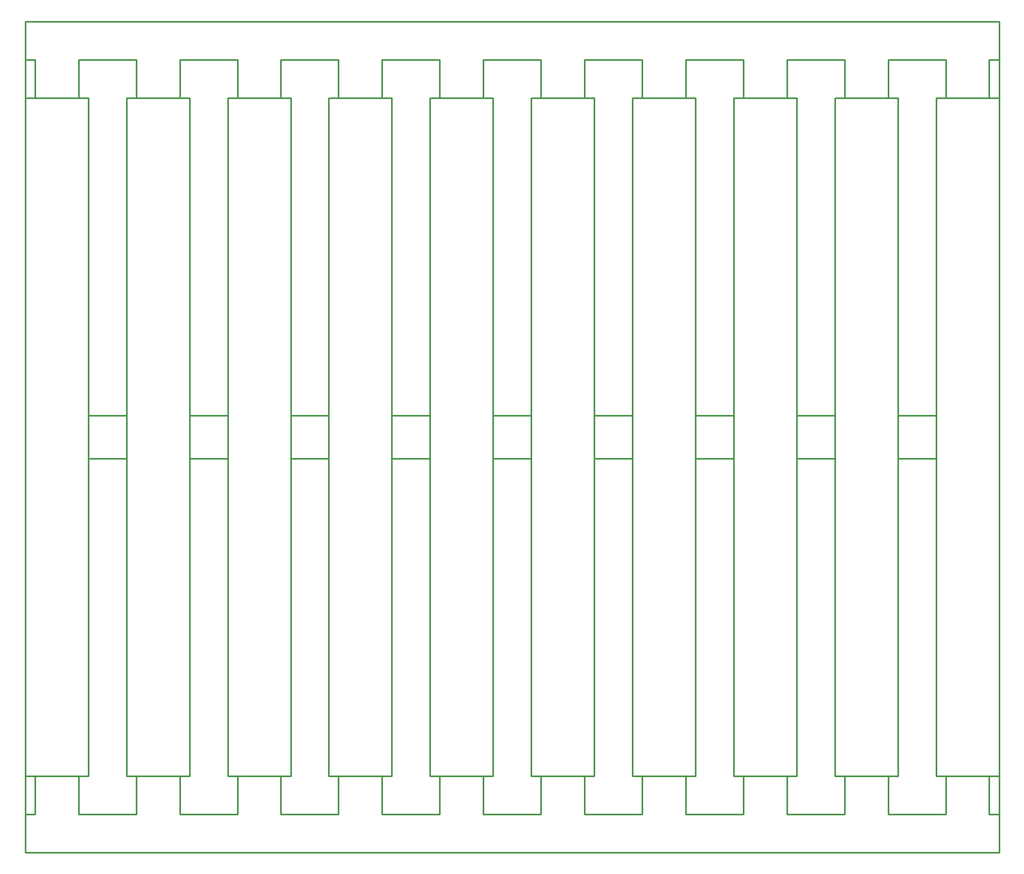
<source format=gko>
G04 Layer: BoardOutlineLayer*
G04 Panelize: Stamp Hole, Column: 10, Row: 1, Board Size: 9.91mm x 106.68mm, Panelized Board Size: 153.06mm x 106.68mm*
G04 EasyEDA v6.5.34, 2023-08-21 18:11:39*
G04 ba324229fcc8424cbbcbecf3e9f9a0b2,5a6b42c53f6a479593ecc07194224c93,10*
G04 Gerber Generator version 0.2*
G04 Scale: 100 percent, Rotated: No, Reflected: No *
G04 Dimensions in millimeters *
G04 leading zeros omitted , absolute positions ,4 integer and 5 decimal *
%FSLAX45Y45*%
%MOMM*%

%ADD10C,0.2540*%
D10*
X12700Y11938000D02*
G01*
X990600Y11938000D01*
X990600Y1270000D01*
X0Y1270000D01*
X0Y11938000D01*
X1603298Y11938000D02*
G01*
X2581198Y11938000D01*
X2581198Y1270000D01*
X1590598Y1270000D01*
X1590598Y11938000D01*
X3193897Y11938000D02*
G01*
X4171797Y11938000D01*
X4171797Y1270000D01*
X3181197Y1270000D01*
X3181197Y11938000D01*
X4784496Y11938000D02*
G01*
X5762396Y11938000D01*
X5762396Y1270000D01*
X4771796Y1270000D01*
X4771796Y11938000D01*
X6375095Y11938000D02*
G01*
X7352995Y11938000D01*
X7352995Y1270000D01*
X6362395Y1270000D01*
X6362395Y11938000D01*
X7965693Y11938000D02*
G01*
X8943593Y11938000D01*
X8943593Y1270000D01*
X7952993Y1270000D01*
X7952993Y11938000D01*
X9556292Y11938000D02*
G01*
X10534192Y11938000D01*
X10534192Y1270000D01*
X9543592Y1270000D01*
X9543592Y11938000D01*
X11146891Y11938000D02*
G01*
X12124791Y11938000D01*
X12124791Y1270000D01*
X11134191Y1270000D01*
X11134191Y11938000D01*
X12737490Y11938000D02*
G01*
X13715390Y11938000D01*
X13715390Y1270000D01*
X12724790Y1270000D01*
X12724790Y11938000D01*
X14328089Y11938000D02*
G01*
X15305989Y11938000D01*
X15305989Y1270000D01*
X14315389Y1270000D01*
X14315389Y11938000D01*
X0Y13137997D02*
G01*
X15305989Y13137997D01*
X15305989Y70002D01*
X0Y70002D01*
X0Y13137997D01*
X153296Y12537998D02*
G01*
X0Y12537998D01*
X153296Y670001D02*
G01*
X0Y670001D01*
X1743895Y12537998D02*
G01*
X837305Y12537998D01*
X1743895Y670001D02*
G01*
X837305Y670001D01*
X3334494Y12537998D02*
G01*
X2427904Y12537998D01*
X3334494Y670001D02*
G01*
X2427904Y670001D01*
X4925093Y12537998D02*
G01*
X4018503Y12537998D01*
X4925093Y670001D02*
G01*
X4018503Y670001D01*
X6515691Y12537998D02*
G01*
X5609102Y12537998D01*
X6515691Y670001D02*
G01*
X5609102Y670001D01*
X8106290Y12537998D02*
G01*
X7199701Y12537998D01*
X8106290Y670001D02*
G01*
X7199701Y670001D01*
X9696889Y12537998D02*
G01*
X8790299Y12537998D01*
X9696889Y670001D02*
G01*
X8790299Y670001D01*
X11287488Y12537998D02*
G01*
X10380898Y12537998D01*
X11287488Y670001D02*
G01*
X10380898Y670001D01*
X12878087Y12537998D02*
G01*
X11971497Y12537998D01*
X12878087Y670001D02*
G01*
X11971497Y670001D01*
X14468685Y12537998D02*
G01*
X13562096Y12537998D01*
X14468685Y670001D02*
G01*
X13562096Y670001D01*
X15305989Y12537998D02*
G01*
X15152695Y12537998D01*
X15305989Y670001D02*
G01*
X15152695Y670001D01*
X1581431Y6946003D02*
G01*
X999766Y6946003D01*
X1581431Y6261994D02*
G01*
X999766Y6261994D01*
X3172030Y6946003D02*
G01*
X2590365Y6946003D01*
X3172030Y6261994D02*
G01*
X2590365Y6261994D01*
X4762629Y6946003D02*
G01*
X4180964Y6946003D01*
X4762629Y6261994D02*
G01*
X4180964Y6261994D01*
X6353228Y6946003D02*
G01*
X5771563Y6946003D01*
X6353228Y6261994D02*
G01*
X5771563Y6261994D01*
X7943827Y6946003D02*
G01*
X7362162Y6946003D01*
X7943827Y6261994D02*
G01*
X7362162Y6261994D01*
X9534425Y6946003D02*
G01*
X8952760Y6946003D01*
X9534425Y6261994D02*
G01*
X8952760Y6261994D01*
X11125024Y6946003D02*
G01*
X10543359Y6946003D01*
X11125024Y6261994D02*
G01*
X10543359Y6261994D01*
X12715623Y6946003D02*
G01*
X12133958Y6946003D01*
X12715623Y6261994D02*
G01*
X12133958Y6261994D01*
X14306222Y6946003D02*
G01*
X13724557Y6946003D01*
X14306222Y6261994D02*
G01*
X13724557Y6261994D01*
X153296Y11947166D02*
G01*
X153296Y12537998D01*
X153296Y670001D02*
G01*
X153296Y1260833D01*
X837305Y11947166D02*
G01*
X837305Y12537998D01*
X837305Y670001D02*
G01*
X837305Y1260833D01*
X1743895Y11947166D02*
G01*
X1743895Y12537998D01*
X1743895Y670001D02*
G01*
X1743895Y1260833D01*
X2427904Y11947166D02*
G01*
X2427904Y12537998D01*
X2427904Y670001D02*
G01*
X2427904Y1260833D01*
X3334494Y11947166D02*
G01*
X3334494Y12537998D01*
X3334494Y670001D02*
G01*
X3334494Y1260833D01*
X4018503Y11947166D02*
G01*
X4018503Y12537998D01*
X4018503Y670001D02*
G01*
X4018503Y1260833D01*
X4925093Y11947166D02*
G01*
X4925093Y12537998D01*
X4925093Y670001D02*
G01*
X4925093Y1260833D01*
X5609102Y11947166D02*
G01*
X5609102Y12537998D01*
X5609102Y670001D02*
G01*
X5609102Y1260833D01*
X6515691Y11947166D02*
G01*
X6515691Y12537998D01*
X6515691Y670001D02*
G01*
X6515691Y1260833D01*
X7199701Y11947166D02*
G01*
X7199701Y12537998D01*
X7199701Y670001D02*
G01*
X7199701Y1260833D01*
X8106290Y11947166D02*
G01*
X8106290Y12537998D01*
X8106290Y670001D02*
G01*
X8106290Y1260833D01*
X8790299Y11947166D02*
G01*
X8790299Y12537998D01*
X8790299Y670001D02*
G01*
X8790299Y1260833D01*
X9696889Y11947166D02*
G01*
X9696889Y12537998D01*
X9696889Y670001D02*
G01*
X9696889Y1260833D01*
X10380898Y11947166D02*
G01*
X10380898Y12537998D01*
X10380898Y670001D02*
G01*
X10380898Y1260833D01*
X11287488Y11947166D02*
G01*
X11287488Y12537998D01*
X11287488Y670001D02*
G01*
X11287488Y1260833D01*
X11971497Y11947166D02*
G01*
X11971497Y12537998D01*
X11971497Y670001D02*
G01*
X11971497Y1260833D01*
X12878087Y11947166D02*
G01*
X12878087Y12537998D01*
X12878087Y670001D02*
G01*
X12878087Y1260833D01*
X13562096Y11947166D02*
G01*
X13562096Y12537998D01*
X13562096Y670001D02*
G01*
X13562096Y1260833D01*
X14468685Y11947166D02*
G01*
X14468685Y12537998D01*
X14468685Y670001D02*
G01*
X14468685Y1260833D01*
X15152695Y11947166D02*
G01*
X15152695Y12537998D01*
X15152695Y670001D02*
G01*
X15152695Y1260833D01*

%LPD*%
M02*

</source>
########################################
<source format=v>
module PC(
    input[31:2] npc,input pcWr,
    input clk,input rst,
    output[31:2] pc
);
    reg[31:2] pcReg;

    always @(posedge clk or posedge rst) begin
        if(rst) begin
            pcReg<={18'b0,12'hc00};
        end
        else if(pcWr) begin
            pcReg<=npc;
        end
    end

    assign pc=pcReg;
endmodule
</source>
########################################
THE TASK
Throughout the data above, report every line that contains the string "pcWr".

SOLVED PROBLEM
    input[31:2] npc,input pcWr,
        else if(pcWr) begin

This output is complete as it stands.